*** DATA SECTION ***
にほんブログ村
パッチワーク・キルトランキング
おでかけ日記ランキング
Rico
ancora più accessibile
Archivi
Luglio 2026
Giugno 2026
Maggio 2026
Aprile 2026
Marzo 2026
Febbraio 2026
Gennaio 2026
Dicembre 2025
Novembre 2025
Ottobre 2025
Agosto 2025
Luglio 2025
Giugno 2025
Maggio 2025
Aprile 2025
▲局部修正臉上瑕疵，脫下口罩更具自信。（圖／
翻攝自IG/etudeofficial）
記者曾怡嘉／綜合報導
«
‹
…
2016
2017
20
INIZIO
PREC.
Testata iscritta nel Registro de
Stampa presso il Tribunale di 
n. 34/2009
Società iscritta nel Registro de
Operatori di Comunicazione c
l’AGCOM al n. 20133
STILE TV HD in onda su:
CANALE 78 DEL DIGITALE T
*** End of DATA SECTION ***
*** DATA SECTION ***
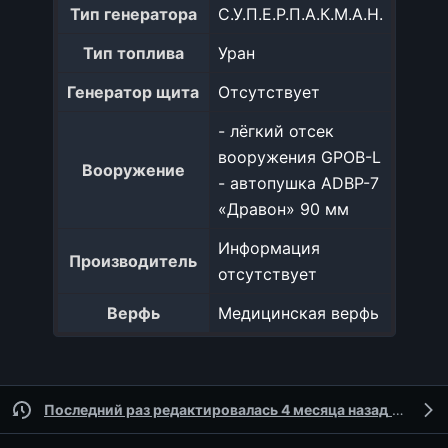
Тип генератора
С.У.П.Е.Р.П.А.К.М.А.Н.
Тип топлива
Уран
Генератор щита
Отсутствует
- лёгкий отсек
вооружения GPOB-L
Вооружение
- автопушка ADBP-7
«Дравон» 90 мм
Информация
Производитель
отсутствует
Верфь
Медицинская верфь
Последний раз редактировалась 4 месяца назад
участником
*** End of DATA SECTION ***
*** DATA SECTION ***
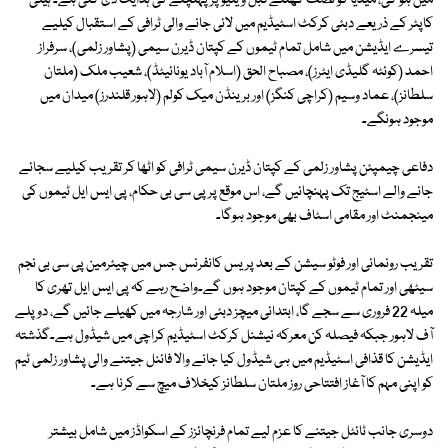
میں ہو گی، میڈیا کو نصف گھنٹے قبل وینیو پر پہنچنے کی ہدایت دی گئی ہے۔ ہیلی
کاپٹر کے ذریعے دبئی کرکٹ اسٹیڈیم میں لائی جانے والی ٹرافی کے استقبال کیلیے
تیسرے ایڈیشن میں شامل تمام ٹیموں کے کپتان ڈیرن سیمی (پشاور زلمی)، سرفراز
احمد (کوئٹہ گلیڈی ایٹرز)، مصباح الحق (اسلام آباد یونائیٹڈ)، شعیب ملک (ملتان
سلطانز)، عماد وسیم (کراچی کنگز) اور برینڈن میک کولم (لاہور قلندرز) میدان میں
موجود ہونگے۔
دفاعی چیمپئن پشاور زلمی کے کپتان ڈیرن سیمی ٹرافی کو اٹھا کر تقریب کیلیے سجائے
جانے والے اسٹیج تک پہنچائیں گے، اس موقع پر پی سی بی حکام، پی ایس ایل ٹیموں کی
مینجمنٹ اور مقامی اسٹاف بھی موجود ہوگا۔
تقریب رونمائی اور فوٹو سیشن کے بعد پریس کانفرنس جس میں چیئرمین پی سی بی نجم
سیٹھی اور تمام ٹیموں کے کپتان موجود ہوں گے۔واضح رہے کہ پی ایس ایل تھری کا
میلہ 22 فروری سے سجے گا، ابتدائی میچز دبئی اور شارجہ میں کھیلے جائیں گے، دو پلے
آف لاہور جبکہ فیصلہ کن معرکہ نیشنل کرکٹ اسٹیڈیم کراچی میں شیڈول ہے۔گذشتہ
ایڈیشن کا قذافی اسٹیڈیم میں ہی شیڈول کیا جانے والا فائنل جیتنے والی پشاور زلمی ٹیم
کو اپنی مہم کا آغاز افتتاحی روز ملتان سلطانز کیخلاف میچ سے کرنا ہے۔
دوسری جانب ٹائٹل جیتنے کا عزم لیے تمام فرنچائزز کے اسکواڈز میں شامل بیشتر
*** End of DATA SECTION ***
#### [DESCRIPTION OF THE TASK]
Look above for the line with "Operatori di Comunicazione c" and the line with "CANALE 78 DEL DIGITALE T", and reproduce exactly those two lines plus every line between, nothing more.

#### [SOLUTION TO THIS EXERCISE]
Operatori di Comunicazione c
l’AGCOM al n. 20133
STILE TV HD in onda su:
CANALE 78 DEL DIGITALE T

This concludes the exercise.